In retrospect, maybe he was right that teaching a course in Facebook would "creep out" students, but I think this might only be true for existing students. I think that, for universities and colleges, Facebook could be an entirely new delivery mechanism that could attract an entirely new global cohort of students. From the UK, here's the first such example I've seen: Poking, Tagging and Now Landing an M.B.A.
thanks to a pair of young British entrepreneurs, students who do want both a business education and the credential to prove it can now pursue their studies at the same time as they “poke” their friends, tag photos, update their relationship status or harvest their virtual crops on FarmVille.
The London School of Business and Finance Global M.B.A. bills itself as “the world’s first internationally recognized M.B.A. to be delivered through a Facebook application.”
Only a month old,
the application already has more than 30,000 active users accessing courses in corporate finance, accounting, ethics, marketing and strategic planning, according to the business school.and,
Aaron Etingen, founder and chief executive of the London School of Business and Finance, said he expected 500,000 prospective students to take the free “M.B.A. test drive” within a year.
What does that Facebook application include?
Students who like what they see will be able to watch video lectures, participate in online peer-to-peer study sessions and track their progress through interactive tests — all without charge.
So how does the university make money?
“There is only a fee if they want to take exams,” said Valery Kisilevsky, the school’s managing director.

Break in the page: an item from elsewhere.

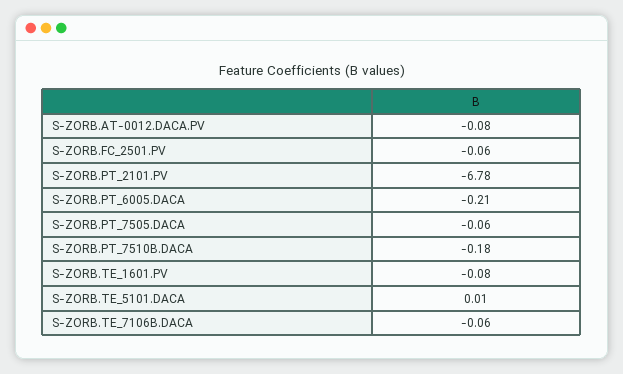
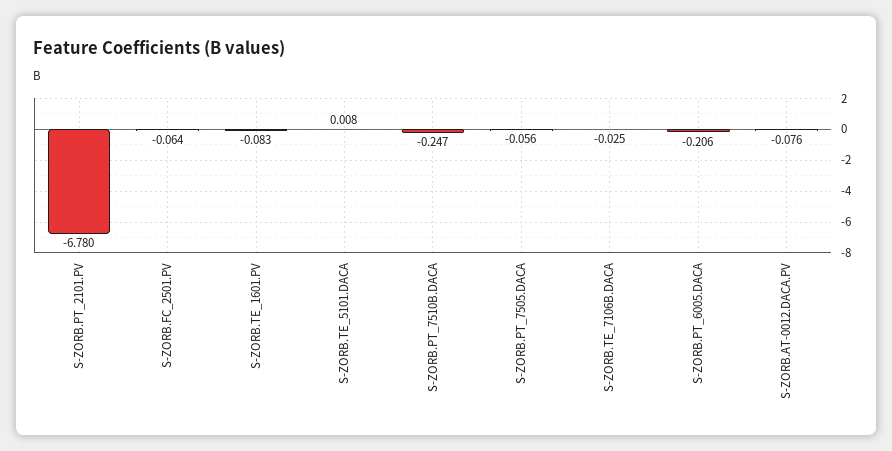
S-ZORB.PT_7510B.DACA: -0.18 -> -0.247
S-ZORB.TE_7106B.DACA: -0.06 -> -0.025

Each module is paid for separately, making the total cost of the M.B.A. £14,500, or about $23,000 — the same as for London School of Business and Finance’s campus-based and conventional distance-learning M.B.A. degrees. Like those programs, the Facebook Global M.B.A. degree is certified by the University of Wales. “What we’ve done is eliminate the risk,” Mr. Kisilevsky said.

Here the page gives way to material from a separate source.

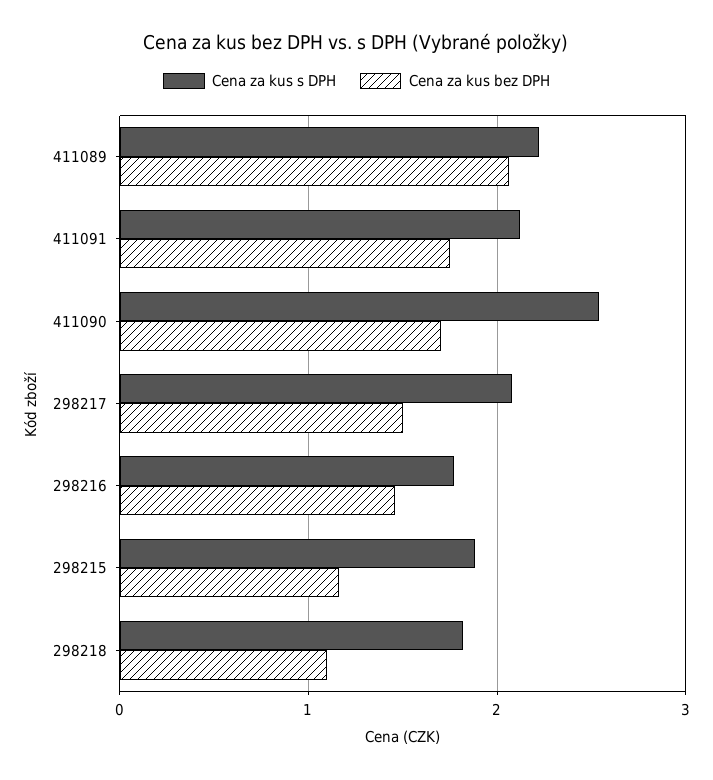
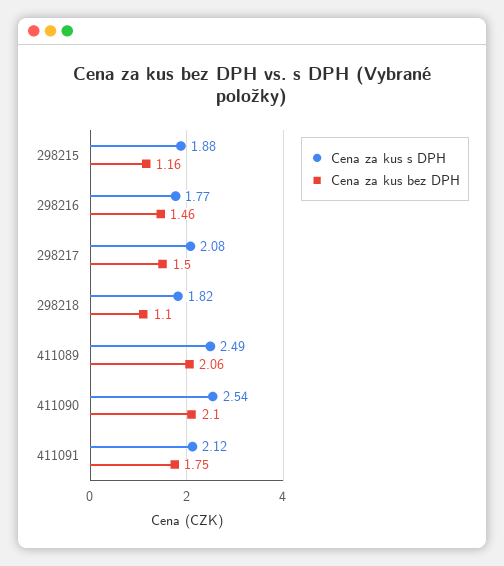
Cena za kus s DPH, 411089: 2.2 -> 2.49
Cena za kus bez DPH, 411090: 1.7 -> 2.1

Much like the Open Courseware movement, it seems that offering course materials for free is less risky than it seems. Instead of cannibalizing existing enrollment, these approaches seem to provide a preview of the quality of the curriculum and open up opportunities for global enrollment growth.
Imagine if their numbers are right and they can get 500,000 prospective students to 'test drive' in the first year and conservatively another 10% or 50,000 to convert to paid customers (i.e. take the test). That's a huge new revenue stream! The most valuable asset of colleges and universities is not the content, it is the degrees, certificates and credentials that we award.
Another important factor in the potential success of this approach is student engagement.
“The dirty secret of online education is the appallingly low completion rate,” Mr. Etingen said. “Fewer than one in four students who begin an online M.B.A. ever graduate, and it didn’t seem ethical to me to take someone’s money up front, knowing that most of them won’t finish.”
According to some studies, students check their Facebook profile at least 18 times per day. I can't imagine that students check their college e-mail or their traditional online courses at that rate. That level of engagement leads to greater student success, increased positive word-of-mouth, and increased enrollment. Success builds success!